Lesson 49 Brownian Motion

The videos above discussed Brownian motion of particles moving in two or three dimensions; for simplicity, we will only consider Brownian motion in one dimension. This can be used to model, among other things, a particle moving along a line.

Shown below are 5 sample paths of Brownian motion.

Definition 49.1 (Brownian Motion) Brownian motion \(\{ B(t); t \geq 0 \}\) is a continuous-time process with the following properties:

  1. The “particle” starts at the origin at \(t=0\): \(B(0) = 0\).
  2. The displacement over any interval \((t_0, t_1)\), denoted by \(B(t_1) - B(t_0)\), follows a \(\text{Normal}(\mu=0, \sigma=\sqrt{\alpha(t_1 - t_0)})\) distribution.
  3. Independent increments: The displacements over non-overlapping intervals are independent.
The parameter \(\alpha\) controls the scale of Brownian motion.

These three properties allow us to calculate most probabilities of interest.

Example 49.1 (Motion of a Pollen Grain) The horizontal position of a grain of pollen suspended in water can be modeled by Brownian motion with scale \(\alpha = 4 \text{mm}^2/\text{s}\).

  1. What is the probability the pollen grain moves by more than 10 mm (in the horizontal direction) between 1 and 4 seconds?
  2. If the particle is more than 5 mm away from the origin after 1 second, what is the probability the pollen grain moves by more than 10 mm between 1 and 4 seconds?

Solution. .

  1. The displacement of the particle between 1 and 4 seconds is represented by \(B(4) - B(1)\), which we know follows a \(\text{Normal}(\mu=0, \sigma=\underbrace{\sqrt{4(4-1)}}_{\sqrt{12}})\) distribution.
Since the question does not indicate whether the displacement is positive or negative, we’re really interested in determining \(P(|B(4) - B(1)| > 10)\). Because the distribution of \(B(4) - B(1)\) is symmetric about \(0\), this is the same as \(2 P(B(4) - B(1) > 10)\) or \(2 P(B(4) - B(1) < -10)\). \[\begin{align*} P(|B(4) - B(1)| > 10) &= 2 P(B(4) - B(1) > 10) \\ &= 2 P\big(\underbrace{\frac{B(4) - B(1) - 0}{\sqrt{12}}}_Z > \frac{10 - 0}{\sqrt{12}}\big) \\ &= 2 (1 - \Phi(\frac{10}{\sqrt{12}})) \\ &\approx .0039. \end{align*}\] b. The interval \((0, 1)\) does not overlap with the interval \((1, 4)\). Therefore, by the independent increments property, \(B(1) = B(1) - B(0)\) is independent of \(B(4) - B(1)\), and \[ P\Big(|B(4) - B(1)| > 10\ \big|\ |B(1)| > 5\Big) = P(|B(4) - B(1)| > 10) = .0039. \]

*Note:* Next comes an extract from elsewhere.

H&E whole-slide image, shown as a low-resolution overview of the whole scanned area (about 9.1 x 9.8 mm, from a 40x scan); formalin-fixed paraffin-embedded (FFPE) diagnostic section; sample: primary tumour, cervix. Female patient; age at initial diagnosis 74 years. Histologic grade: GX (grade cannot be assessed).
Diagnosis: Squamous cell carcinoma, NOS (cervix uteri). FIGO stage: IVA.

Brownian Motion as the Limit of a Random Walk

Brownian motion is the extension of a (discrete-time) random walk \(\{ X[n]; n \geq 0 \}\) to a continuous-time process \(\{ B(t); t \geq 0 \}\). The recipe is as follows:

  1. Suppose the steps of the random walk happens at intervals of \(\Delta t\) seconds. That is, \[ X(t) = X\left[\frac{t}{\Delta t}\right] \]
  2. We let \(\Delta t \to 0\). Since each step happens so quickly, it does not make sense to take steps of the same size. We should also rescale the size of the steps to be commensurate with how quickly they happen. The right rescaling is: \[ B(t) = \sqrt{\Delta t} X(t). \]

If we start with a discrete-time random walk and rescale time and step sizes in this way, we get Brownian motion. The animation below illustrates this.

Essential Practice

  1. Brownian motion is used in finance to model short-term asset price fluctuation. Suppose the price (in dollars) of a barrel of crude oil varies according to a Brownian motion process; specifically, suppose the change in a barrel’s price \(t\) days from now is modeled by Brownian motion \(B(t)\) with \(\alpha = .15\).

    1. Find the probability that the price of a barrel of crude oil has changed by more than $1, in either direction, after 5 days.
    2. Repeat (a) for a time interval of 10 days.
    3. Given that the price has increased by $1 after one week (7 days), what is the probability that the price has increased by at least $2 after two weeks (14 days)?